İstanbul Ermenileriyle Kütahya sancağı ve Aydın vilayetindeki Ermeniler göç ettirilmemiştir. Tehcir; Kafkas, İran ile Sina ve Filistin cephelerinin güvenlik hattını oluşturan bölgelerdeki Ermenilerin yerlerinin değiştirilmesi amacıyla planlanmış, cephelerin güvenliğini tehlikeye sokacak bölgelerde uygulanmıştır. Bu bölgelerden birincisi Kafkas ve İran cephelerinin gerisinde bulunan Erzurum, Van ve Bitlis dolaylarıdır. Rusların -izlediği stratejilerden ve istihbarat 
raporlarından- Ermenileri kullanarak Eyâlet-i sitte adı verilen vilâyetlere hâkim olma planları ayan beyan ortadaydı. Bunu engelleme için ilgili bölgedeki Ermenilerin Rus sınırından daha uzak ve emniyetli bir yere sevki gerekiyordu. İkinci bölge ise Sina ve Filistin cephesi gerilerini oluşturan Mersin-İskenderun 
dolaylarıdır. Ermenilerin bu bölgelerde düşmanla işbirliği yaptığı ve İskenderun limanından bir çıkarma hareketini kolaylaştıracak faaliyetler içinde bulundukları tespit edilmişti. Britanya savaş gemileri İskenderun Körfezi yakınlarında dolaşıyordu. İngilizlerin, Fransız donanması ve Ermeni taburlarının desteğini de alarak bir çıkarma yapma tehlikesi vardı. Daha sonra tehcir uygulaması isyan çıkaran, düşmanla işbirliği yapan ve Ermeni komitacılarına yataklık eden diğer vilâyetlerdeki Ermenilere de teşmil edildi.

- Kayıtlı bilgiler -
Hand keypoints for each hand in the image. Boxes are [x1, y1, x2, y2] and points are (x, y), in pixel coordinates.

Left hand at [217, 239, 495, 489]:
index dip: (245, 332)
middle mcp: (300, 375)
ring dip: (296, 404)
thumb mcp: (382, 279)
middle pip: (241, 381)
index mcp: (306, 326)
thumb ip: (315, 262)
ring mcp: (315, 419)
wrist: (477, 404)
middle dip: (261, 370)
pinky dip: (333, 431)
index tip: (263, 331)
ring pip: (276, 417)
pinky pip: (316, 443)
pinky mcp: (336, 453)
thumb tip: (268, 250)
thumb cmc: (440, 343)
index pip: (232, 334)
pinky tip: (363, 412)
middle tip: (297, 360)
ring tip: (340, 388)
---
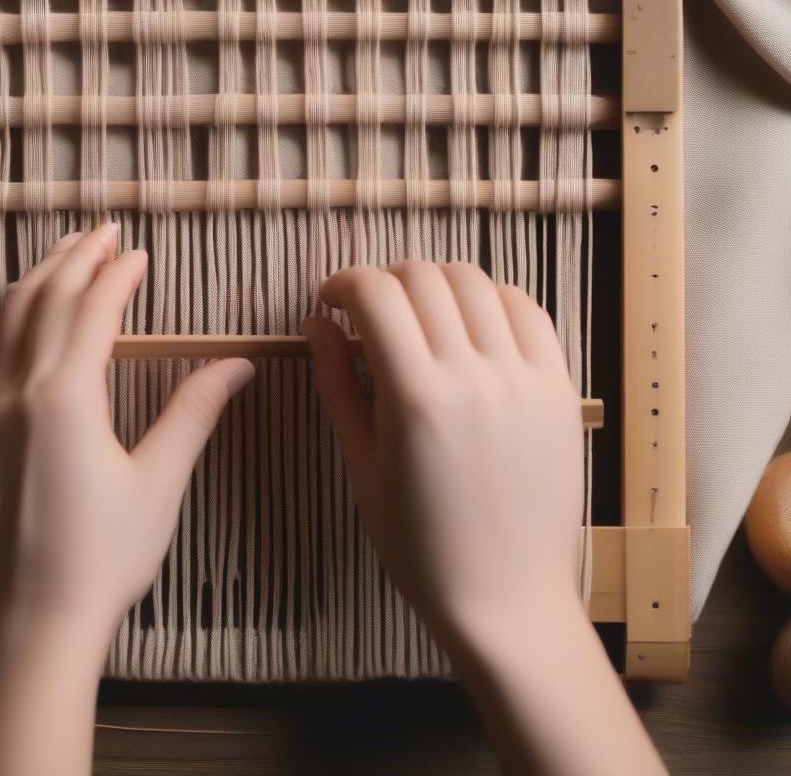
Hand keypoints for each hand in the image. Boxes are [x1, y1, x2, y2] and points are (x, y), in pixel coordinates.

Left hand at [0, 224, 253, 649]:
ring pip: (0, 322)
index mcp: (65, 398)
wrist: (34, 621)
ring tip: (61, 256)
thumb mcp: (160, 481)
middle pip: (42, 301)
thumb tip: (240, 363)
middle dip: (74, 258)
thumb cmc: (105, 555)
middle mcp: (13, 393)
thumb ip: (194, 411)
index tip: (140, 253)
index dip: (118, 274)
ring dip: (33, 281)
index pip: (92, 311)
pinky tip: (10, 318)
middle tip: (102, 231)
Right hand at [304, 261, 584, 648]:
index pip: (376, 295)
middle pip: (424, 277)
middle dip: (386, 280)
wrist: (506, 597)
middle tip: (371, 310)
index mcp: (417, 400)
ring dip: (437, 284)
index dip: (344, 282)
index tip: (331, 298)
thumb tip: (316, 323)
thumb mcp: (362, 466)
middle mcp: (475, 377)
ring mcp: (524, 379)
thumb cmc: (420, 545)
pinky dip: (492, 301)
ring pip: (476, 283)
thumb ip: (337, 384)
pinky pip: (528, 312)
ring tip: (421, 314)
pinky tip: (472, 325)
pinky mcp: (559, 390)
...
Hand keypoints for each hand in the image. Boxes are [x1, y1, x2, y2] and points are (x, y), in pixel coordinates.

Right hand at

- Görev amacı -
Ermeni tehcirini anlatan metin parçasını kaldığı yerden sürdürün. Girdilerin metin parçasıyla hiçbir bağlantısı yoktur.

- Alıştırma sonucu -
Başlangıçta tehcire tabi tutulan Ermenilerin, Osmanlı Devleti toprakları içinde kalan Musul vilayetinin güney kısmı ile Zor ve merkez hariç olmak üzere Urfa sancaklarına ve Suriye vilayetinin doğu kısmı ile Halep vilayetinin doğu ve güney doğusuna nakledilmelerine karar verildi. Daha sonra ortaya çıkan riskler 
değerlendirilerek, 5 Temmuz 1915 tarihinde ilgililere gönderilen tebliğlerle Ermenilerin iskânlarına tahsis edilen bölge genişletildiği. Buna göre tehcire tabi tutulan Ermeniler; 

. Kerkük sancağının İran sınırına seksen kilometre mesafede bulunan köy ve kasabalarının dâhil olduğu, Musul vilâyetinin doğu ve güney bölgesinde; 
. Diyarbakır hududundan yirmi beş kilometre içerde, Habur ve Fırat nehirleri vadisindeki yerleşim yerleri dâhil olmak üzere Zor sancağının doğusu ve güneyinde, 
. Halep vilâyetinin kuzey kısmı hariç olmak üzere doğu, güney ve güneybatısında, 
. Suriye vilâyetinin Havran ve Kerek sancakları dâhil olmak üzere demiryolu güzergâhlarından yirmi beş kilometre dışında bulunan kasaba ve köylerde Müslüman nüfusunun %10'u nispetinde iskân edileceklerdi. 

Tehcire Tabi Tutulanlar ve Geride Kalanlar 

Tehcir bölgelerindeki Ermenilerden; 

. Hasta, âmâ, yetim çocuk ve dul kadınlar ile 
. Katolik ve Protestan mezhebinden olanlar; 
. Orduda subay ve sıhhiye sınıflarında hizmet görenler ve 
aileleri, 
. Merkez ve taşradaki Osmanlı Bankası şubelerinde, Reji İdaresi'nde ve bazı konsolosluklarda çalışan memurlar, 
. Tüccar, bazı amele ve ustalar hükümete sadık ve iyi halleri görüldükleri sürece 

Tehcire tabi tutulmadılar. Arşiv bilgilerine göre 9 Haziran 1915'ten 8 Şubat 1916 tarihine kadar tehcirin uygulandığı muhtelif bölgelerde 33.921 kişi yerlerinde bırakılmıştır (Ek-2).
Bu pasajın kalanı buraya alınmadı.